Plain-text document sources

== Segment start ==

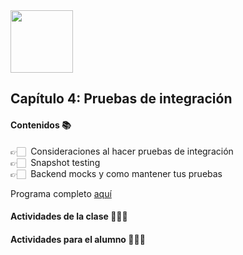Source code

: <img src="https://res.cloudinary.com/boolean-spa/image/upload/v1591158800/logo_vayedu.svg" width=100> 

## Capítulo 4: Pruebas de integración

#### Contenidos :books:
👉🏻 &nbsp;Consideraciones al hacer pruebas de integración <br/>
👉🏻 &nbsp;Snapshot testing <br/>
👉🏻 &nbsp;Backend mocks y como mantener tus pruebas <br/>

Programa completo [aquí](https://drive.google.com/open?id=1pz9LCqUx2sgtuk0cekVucWc0lxEzoLXx)

#### Actividades de la clase 🧑🏻‍🏫

#### Actividades para el alumno 👨🏻‍💻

== Segment end ==

About this task: Some lines above hold the word "Actividades". Copy all of them.

Exercise result:
#### Actividades de la clase 🧑🏻‍🏫
#### Actividades para el alumno 👨🏻‍💻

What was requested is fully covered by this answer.